Pass result of find command as another command's multiple options

I have a CLI tool that can take an option with multiple values – The syntax is like this:

CLI -I path/to/file1 -I path/to/file2 ...

How can I pass the result of the find command to this CLI?


For reference

If it’s positional multiple arguments:

CLI path/to/file1 path/to/file2 ...

I can do:

find "dir" -name "pattern" -exec CLI {} +
Asked By: hongweiy

||

As a first try,

find . -print | sed 's/^/-I /'| xargs  echo

would do. Warning: this has a number of issues with spaces and/or special characters in the filenames.

Answered By: Ljm Dullaart

If switching to zsh is an option, then, it’s easily done there with:

CLI **/pattern(P[-I])

Where the P glob qualifier is used to insert an argument as a Prefix to every matching file.

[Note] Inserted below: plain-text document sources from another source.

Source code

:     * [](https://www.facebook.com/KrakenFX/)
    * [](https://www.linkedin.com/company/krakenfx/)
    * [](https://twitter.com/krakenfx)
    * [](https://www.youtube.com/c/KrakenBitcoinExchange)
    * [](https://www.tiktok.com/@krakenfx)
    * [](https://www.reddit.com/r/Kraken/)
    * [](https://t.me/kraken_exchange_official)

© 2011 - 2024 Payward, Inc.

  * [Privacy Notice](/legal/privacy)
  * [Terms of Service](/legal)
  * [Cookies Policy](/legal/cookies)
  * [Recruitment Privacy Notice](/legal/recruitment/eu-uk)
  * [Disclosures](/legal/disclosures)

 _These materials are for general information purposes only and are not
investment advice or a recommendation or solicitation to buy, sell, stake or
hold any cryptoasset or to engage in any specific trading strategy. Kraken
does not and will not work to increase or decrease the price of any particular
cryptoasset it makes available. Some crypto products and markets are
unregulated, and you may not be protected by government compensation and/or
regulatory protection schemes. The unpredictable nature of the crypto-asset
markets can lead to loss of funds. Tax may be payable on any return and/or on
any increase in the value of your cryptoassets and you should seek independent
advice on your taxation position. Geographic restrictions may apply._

With GNU find and GNU xargs and a shell such as zsh or bash with support for ksh-style process substitution, you can also do:

xargs -xr0 -n100 -a <(find . -name pattern -printf '-I%p') CLI

100 being chosen here as an even number that is hoped to be small enough that the list of arguments will fit in a single invocation of CLI. Without it, xargs could split the list in between the -I and the following file path. If it still doesn’t fit within that -n 100 constraint, thanks to -x, xargs will exit instead of running CLI with fewer arguments.

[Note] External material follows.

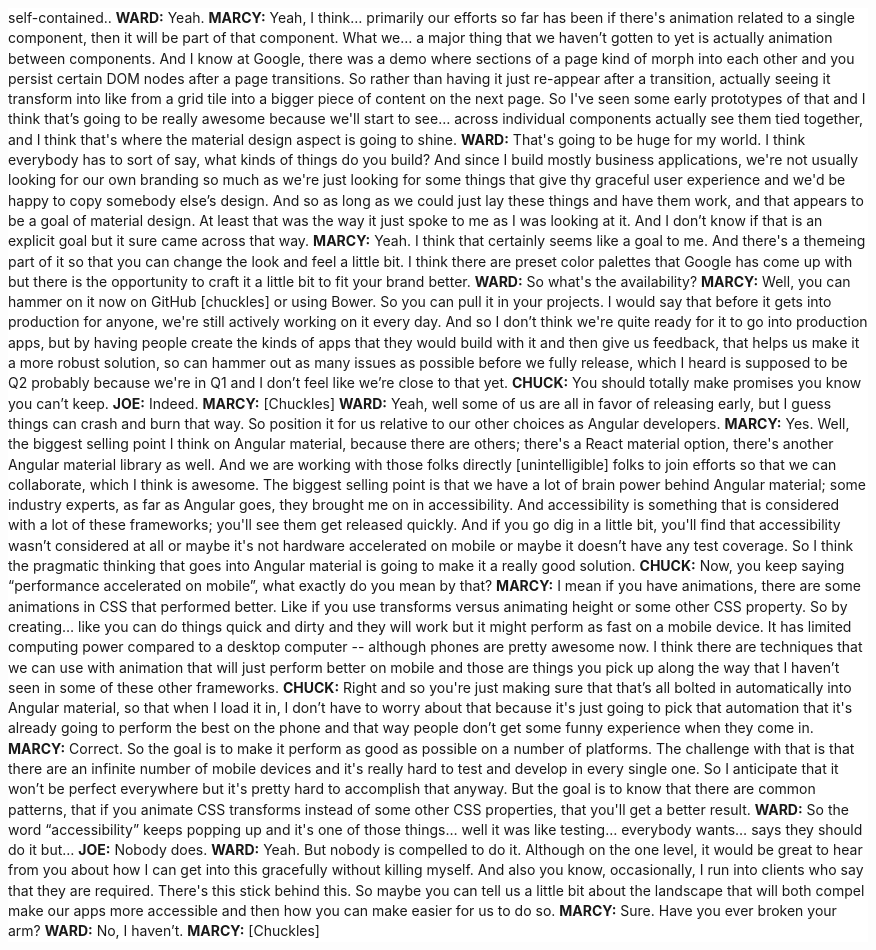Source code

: self-contained.. **WARD:** Yeah. **MARCY:** Yeah, I think… primarily our efforts so far has been if there's animation related to a single component, then it will be part of that component. What we… a major thing that we haven’t gotten to yet is actually animation between components. And I know at Google, there was a demo where sections of a page kind of morph into each other and you persist certain DOM nodes after a page transitions. So rather than having it just re-appear after a transition, actually seeing it transform into like from a grid tile into a bigger piece of content on the next page. So I've seen some early prototypes of that and I think that’s going to be really awesome because we'll start to see… across individual components actually see them tied together, and I think that's where the material design aspect is going to shine. **WARD:** That's going to be huge for my world. I think everybody has to sort of say, what kinds of things do you build? And since I build mostly business applications, we're not usually looking for our own branding so much as we're just looking for some things that give thy graceful user experience and we'd be happy to copy somebody else’s design. And so as long as we could just lay these things and have them work, and that appears to be a goal of material design. At least that was the way it just spoke to me as I was looking at it. And I don’t know if that is an explicit goal but it sure came across that way. **MARCY:** Yeah. I think that certainly seems like a goal to me. And there's a themeing part of it so that you can change the look and feel a little bit. I think there are preset color palettes that Google has come up with but there is the opportunity to craft it a little bit to fit your brand better. **WARD:** So what's the availability? **MARCY:** Well, you can hammer on it now on GitHub [chuckles] or using Bower. So you can pull it in your projects. I would say that before it gets into production for anyone, we're still actively working on it every day. And so I don’t think we're quite ready for it to go into production apps, but by having people create the kinds of apps that they would build with it and then give us feedback, that helps us make it a more robust solution, so can hammer out as many issues as possible before we fully release, which I heard is supposed to be Q2 probably because we're in Q1 and I don’t feel like we’re close to that yet. **CHUCK:** You should totally make promises you know you can’t keep. **JOE:** Indeed. **MARCY:** [Chuckles] **WARD:** Yeah, well some of us are all in favor of releasing early, but I guess things can crash and burn that way. So position it for us relative to our other choices as Angular developers. **MARCY:** Yes. Well, the biggest selling point I think on Angular material, because there are others; there's a React material option, there's another Angular material library as well. And we are working with those folks directly [unintelligible] folks to join efforts so that we can collaborate, which I think is awesome. The biggest selling point is that we have a lot of brain power behind Angular material; some industry experts, as far as Angular goes, they brought me on in accessibility. And accessibility is something that is considered with a lot of these frameworks; you'll see them get released quickly. And if you go dig in a little bit, you'll find that accessibility wasn’t considered at all or maybe it's not hardware accelerated on mobile or maybe it doesn’t have any test coverage. So I think the pragmatic thinking that goes into Angular material is going to make it a really good solution. **CHUCK:** Now, you keep saying “performance accelerated on mobile”, what exactly do you mean by that? **MARCY:** I mean if you have animations, there are some animations in CSS that performed better. Like if you use transforms versus animating height or some other CSS property. So by creating… like you can do things quick and dirty and they will work but it might perform as fast on a mobile device. It has limited computing power compared to a desktop computer -- although phones are pretty awesome now. I think there are techniques that we can use with animation that will just perform better on mobile and those are things you pick up along the way that I haven’t seen in some of these other frameworks. **CHUCK:** Right and so you're just making sure that that’s all bolted in automatically into Angular material, so that when I load it in, I don’t have to worry about that because it's just going to pick that automation that it's already going to perform the best on the phone and that way people don’t get some funny experience when they come in. **MARCY:** Correct. So the goal is to make it perform as good as possible on a number of platforms. The challenge with that is that there are an infinite number of mobile devices and it's really hard to test and develop in every single one. So I anticipate that it won’t be perfect everywhere but it's pretty hard to accomplish that anyway. But the goal is to know that there are common patterns, that if you animate CSS transforms instead of some other CSS properties, that you'll get a better result. **WARD:** So the word “accessibility” keeps popping up and it's one of those things… well it was like testing… everybody wants… says they should do it but… **JOE:** Nobody does. **WARD:** Yeah. But nobody is compelled to do it. Although on the one level, it would be great to hear from you about how I can get into this gracefully without killing myself. And also you know, occasionally, I run into clients who say that they are required. There's this stick behind this. So maybe you can tell us a little bit about the landscape that will both compel make our apps more accessible and then how you can make easier for us to do so. **MARCY:** Sure. Have you ever broken your arm? **WARD:** No, I haven’t. **MARCY:** [Chuckles]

If CLI accepts -Ipath/to/file in addition to -I path/to/file, you can also do:

find . -name pattern -exec bash -c '
  exec CLI "${@/#/-I}"' bash {} +

Note that though -exec cmd {} + is meant to work around the limit on size of arguments by calling cmd several times if necessary, since bash adds a -I to each argument, it could still run into that limit when it executes cmd itself.

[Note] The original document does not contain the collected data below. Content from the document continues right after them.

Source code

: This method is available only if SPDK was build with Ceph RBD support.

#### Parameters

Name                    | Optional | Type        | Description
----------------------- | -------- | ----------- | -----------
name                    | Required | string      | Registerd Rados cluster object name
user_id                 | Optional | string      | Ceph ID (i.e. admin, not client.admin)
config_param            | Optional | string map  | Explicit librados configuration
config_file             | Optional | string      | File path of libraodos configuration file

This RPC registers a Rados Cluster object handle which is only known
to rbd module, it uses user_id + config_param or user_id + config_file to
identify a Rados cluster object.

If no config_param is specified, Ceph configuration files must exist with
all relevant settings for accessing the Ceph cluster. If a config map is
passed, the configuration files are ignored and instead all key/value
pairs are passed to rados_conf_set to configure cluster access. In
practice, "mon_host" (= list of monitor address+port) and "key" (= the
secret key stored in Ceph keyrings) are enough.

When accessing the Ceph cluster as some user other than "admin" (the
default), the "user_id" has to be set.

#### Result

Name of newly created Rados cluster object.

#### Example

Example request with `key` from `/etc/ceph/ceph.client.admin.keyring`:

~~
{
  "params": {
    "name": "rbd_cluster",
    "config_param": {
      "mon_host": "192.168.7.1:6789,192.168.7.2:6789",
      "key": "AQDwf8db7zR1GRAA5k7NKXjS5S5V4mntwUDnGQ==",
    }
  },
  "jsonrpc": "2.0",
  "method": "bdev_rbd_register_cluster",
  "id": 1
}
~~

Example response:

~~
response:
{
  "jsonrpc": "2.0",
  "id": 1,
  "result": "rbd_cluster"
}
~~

However since the length of that -I prefix happens to be the same as that of the ./ prefix that is added to all file paths and that we don’t need here, we might as well tell bash to replace that ./ with -I and avoid the problem altogether:

find . -name pattern -exec bash -c '
  exec CLI "${@/#.//-I}"' bash {} +

(that assumes that . itself (the starting file) doesn’t match the pattern).

The zsh approach above doesn’t attempt to work around the execve() system call limit, and will either run CLI once or fail to run it altogether. The limit there can be worked around using the zargs autoloadable function.

If it’s important that CLI be called only once with one -I file per file, on modern versions of Linux, raising the stack size limit (with limit stacksize 100M in zsh for instance to raise it from the default of 8MiB) will help as the execve() limit is proportional to the stack size limit there.

Answered By: Stéphane Chazelas

Create an array of the args for CLI from the find output, adding -I before each file name, then call CLI with those args:

#!/usr/bin/env bash

args=()
while IFS= read -r file; do
    args+=( -I "$file" )
done < <(find "dir" -name "pattern" -print)

CLI "${args[@]}"

If your file names can contain newlines (doesn’t look like it from the example in your question) then add -d '' to the read arguments and use GNU find and change -print to -print0.

That above assumes the contents of args[] won’t exceed ARG_MAX.